Many websites generate income from adverts that originate from a third party advertising company, that means that the content you see on a webpage doesn’t originate from the website that you think you are on. While that isn’t uncommon in practice, over the years advertising companies have caught on and started using these adverts to build a profile of the websites you visit so that they can show you targeted adverts. InPrivate Filtering sets out to stop this and does so by blocking any content that originates from any site other than the one you are on.
Protected Mode takes advantage of three Windows components, UAC (User Account Control), MIC (Mandatory Integrity Control) and UIPI (User Interface Privilege Isolation). Together they allow you to run Internet Explorer with a low integrity level, even if you are logged in as an administrator. The idea is that even if an attacker somehow gets access to the IE process they will be very limited in what they can do.
The SmartScreen filter consists of three components. Firstly, its has a heuristics engine that analyses webpages for suspicious behavior as you browse the web and will warn you to proceed with caution. Secondly, it helps against phishing attacks by checking the URL of websites you visit against a list of known phishing websites and blocks them if necessary. Finally, it checks any files you download against a list of programs that are known to be unsafe.
Imagine you own a bank and open an online banking portal, but the problem is your customers are hesitant to use it because they don’t know if they are in fact connecting to your bank.

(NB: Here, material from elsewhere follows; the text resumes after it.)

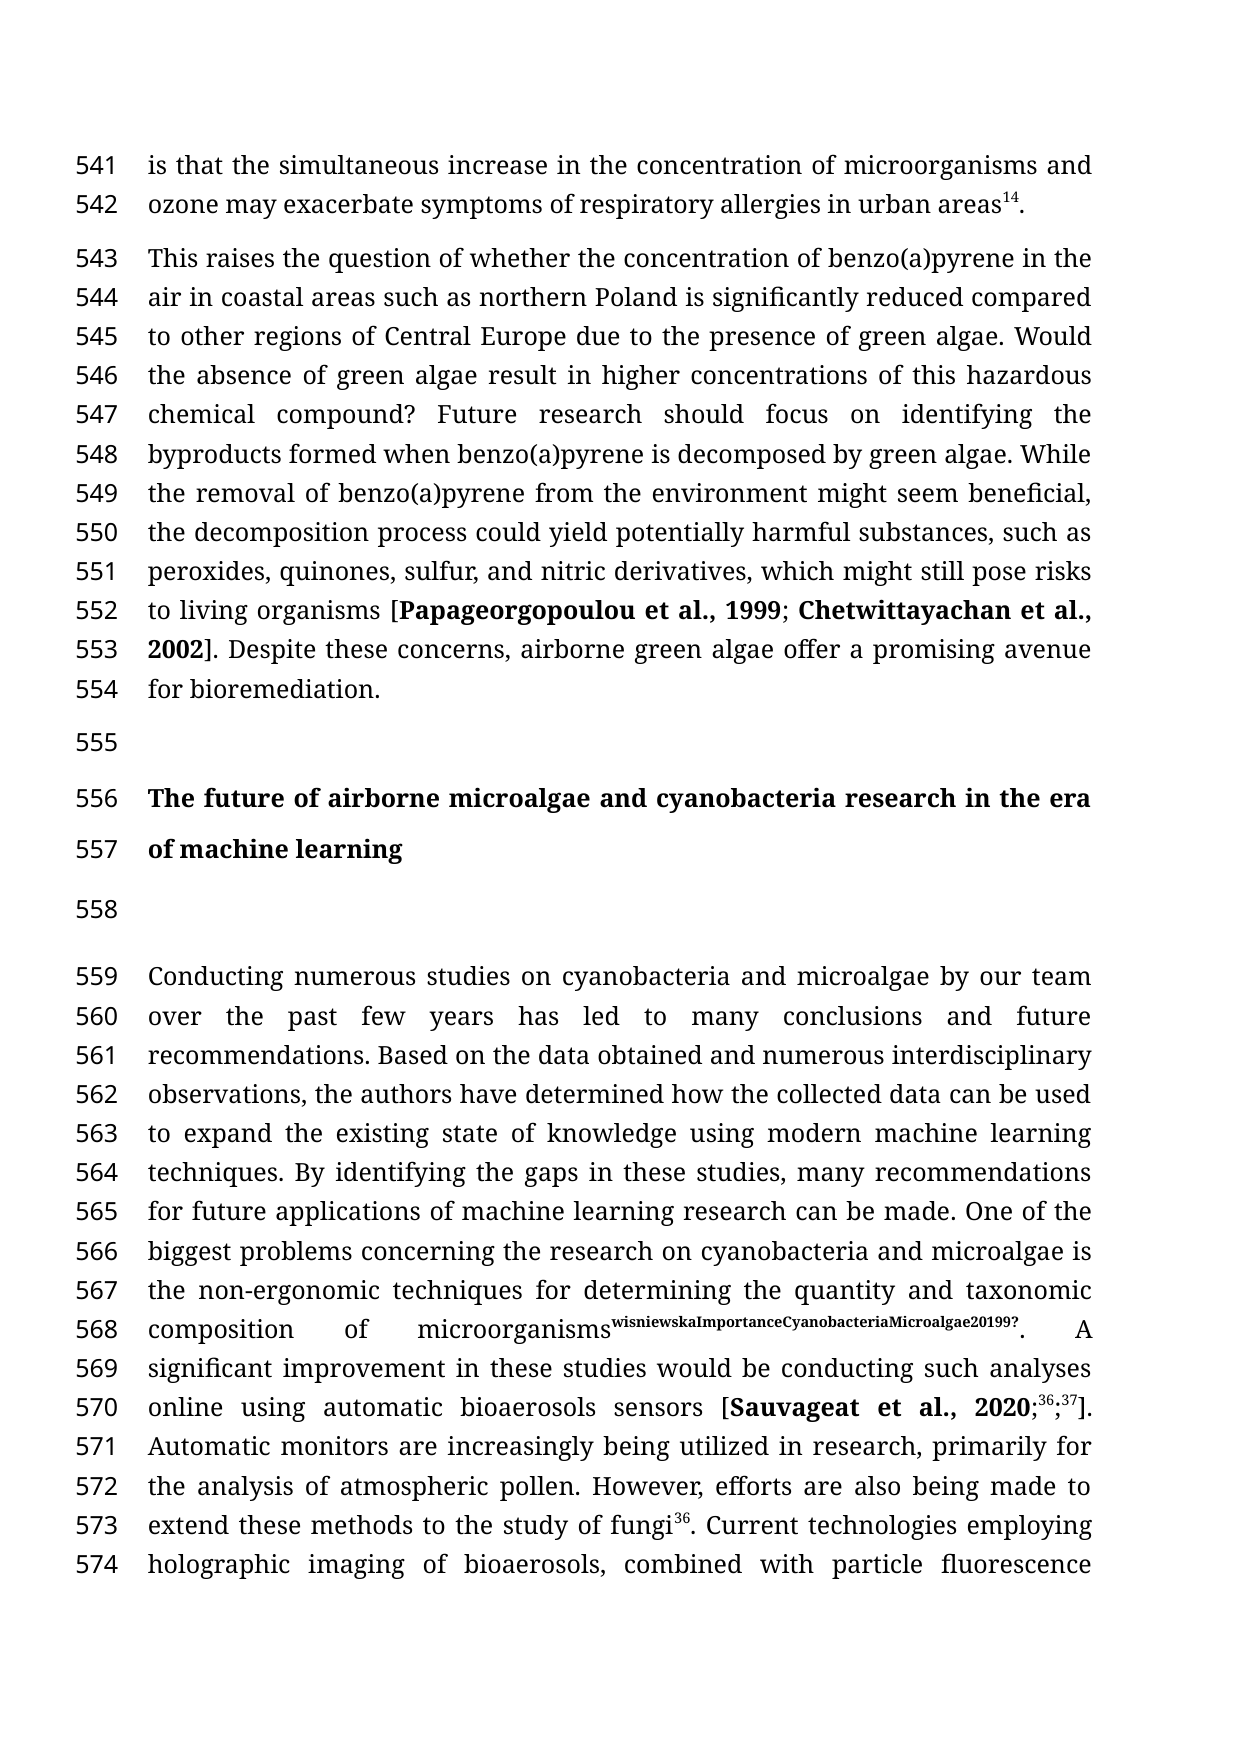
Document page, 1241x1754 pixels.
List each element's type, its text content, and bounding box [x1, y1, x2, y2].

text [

This is an issue of identity verification and is what certificates were designed for.
It all starts with a few select companies called Public Certification Authorities, who we automatically trust. The reason we trust them is because we have a small file for each company, called a certificate, which lives in our Trusted Root Certification Store. When you want to verify your identity you can go to one of these companies, for example Thawte or VeriSign, who will in turn do background checks and then issue you a certificate which you can put on your web server.

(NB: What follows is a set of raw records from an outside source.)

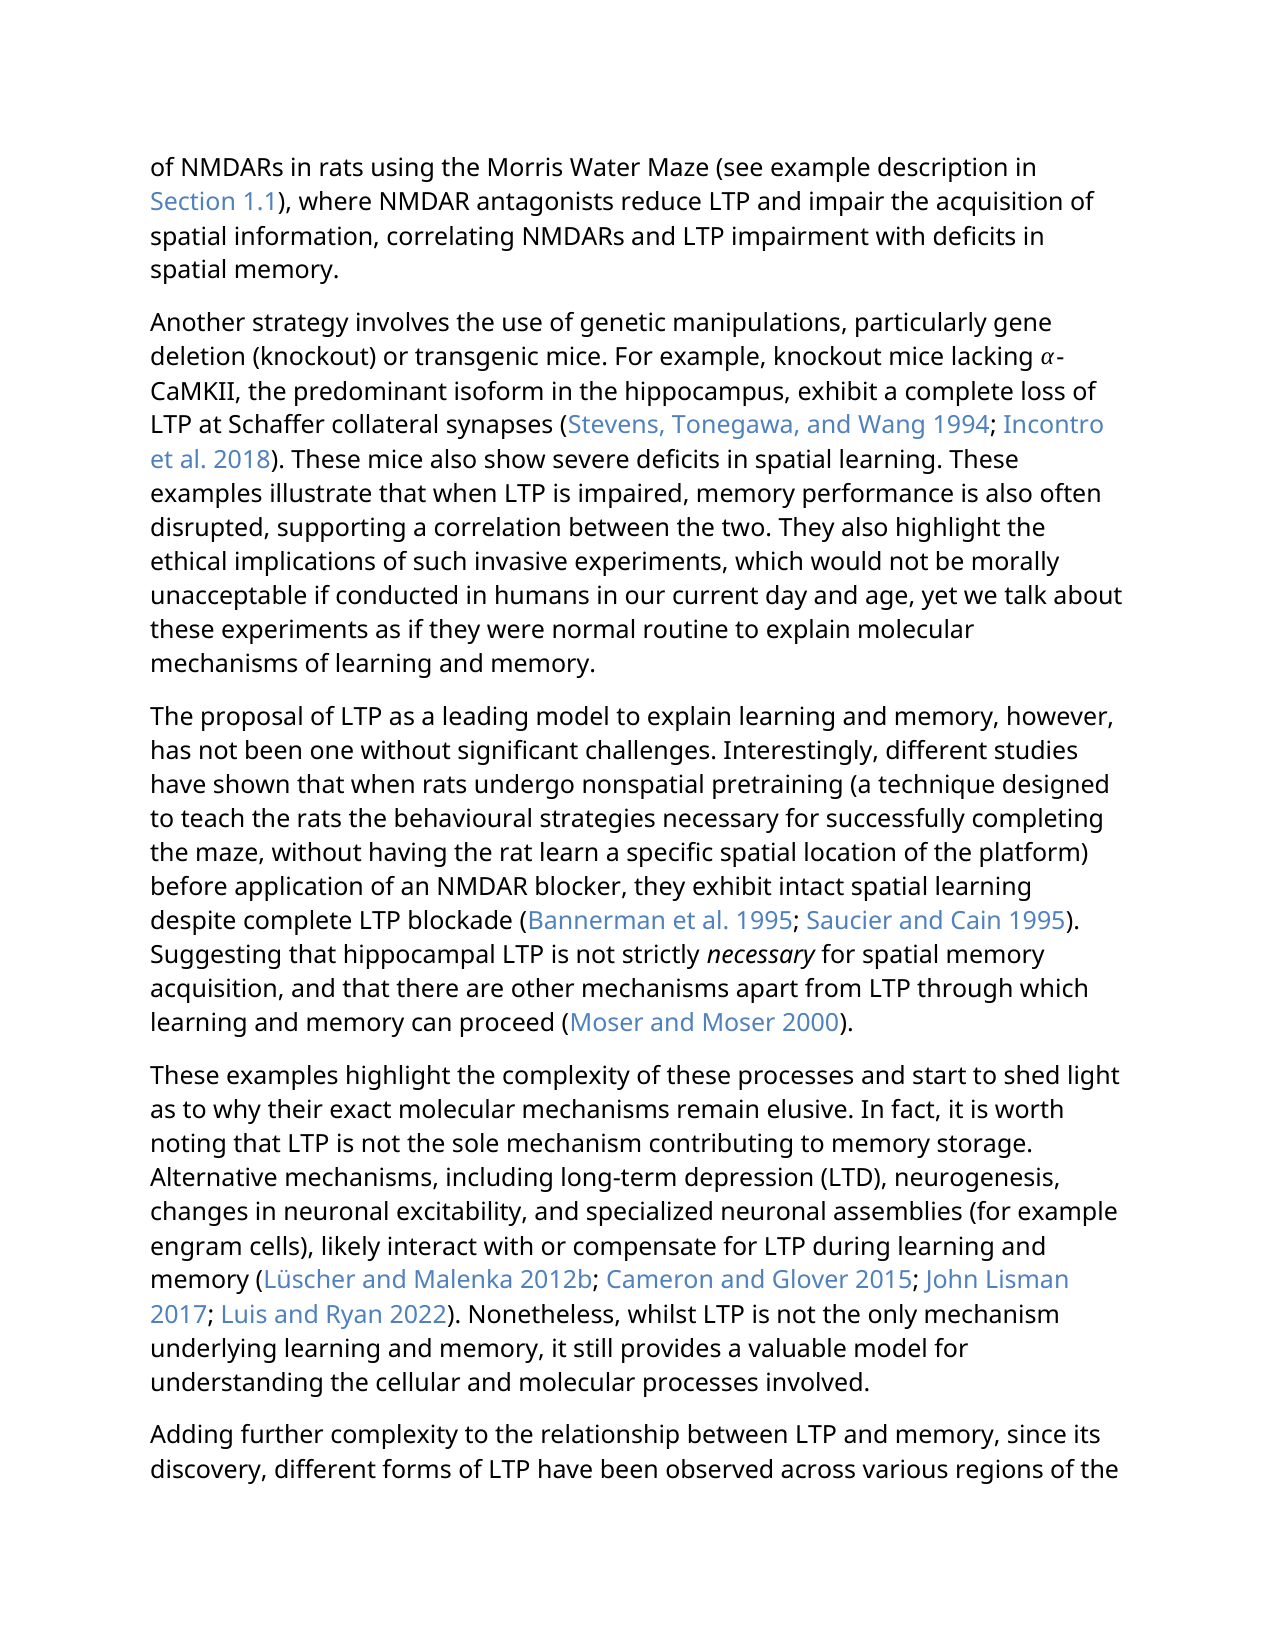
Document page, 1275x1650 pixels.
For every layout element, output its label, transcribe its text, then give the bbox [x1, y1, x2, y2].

text These examples highlight the complexity of these processes and start to shed light as to why their exact molecular mechanisms remain elusive. In fact, it is worth noting that LTP is not the sole mechanism contributing to memory storage. Alternative mechanisms, including long-term depression (LTD), neurogenesis, changes in neuronal excitability, and specialized neuronal assemblies (for example engram cells), likely interact with or compensate for LTP during learning and memory (Lüscher and Malenka 2012b; Cameron and Glover 2015; John Lisman 2017; Luis and Ryan 2022). Nonetheless, whilst LTP is not the only mechanism underlying learning and memory, it still provides a valuable model for understanding the cellular and molecular processes involved. [150, 1058, 1125, 1398]
text The proposal of LTP as a leading model to explain learning and memory, however, has not been one without significant challenges. Interestingly, different studies have shown that when rats undergo nonspatial pretraining (a technique designed to teach the rats the behavioural strategies necessary for successfully completing the maze, without having the rat learn a specific spatial location of the platform) before application of an NMDAR blocker, they exhibit intact spatial learning despite complete LTP blockade (Bannerman et al. 1995; Saucier and Cain 1995). Suggesting that hippocampal LTP is not strictly necessary for spatial memory acquisition, and that there are other mechanisms apart from LTP through which learning and memory can proceed (Moser and Moser 2000). [150, 698, 1125, 1039]
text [150, 1417, 1125, 1485]
text Another strategy involves the use of genetic manipulations, particularly gene deletion (knockout) or transgenic mice. For example, knockout mice lacking -CaMKII, the predominant isoform in the hippocampus, exhibit a complete loss of LTP at Schaffer collateral synapses (Stevens, Tonegawa, and Wang 1994; Incontro et al. 2018). These mice also show severe deficits in spatial learning. These examples illustrate that when LTP is impaired, memory performance is also often disrupted, supporting a correlation between the two. They also highlight the ethical implications of such invasive experiments, which would not be morally unacceptable if conducted in humans in our current day and age, yet we talk about these experiments as if they were normal routine to explain molecular mechanisms of learning and memory. [150, 305, 1125, 680]
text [150, 150, 1125, 286]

Now, when your users connect to your bank’s online portal, their browser will see that the certificate for your bank was created by a company that we already trust. Therefore we can be certain that your bank owns this website. In addition to being able to verify that they are connected to your web servers, the certificates will also be used to encrypt their browsing traffic.
You can see who verified a website by clicking on the lock in the URL bar.
Today we went through nearly every feature the browser has to offer, so feel free to take the day off.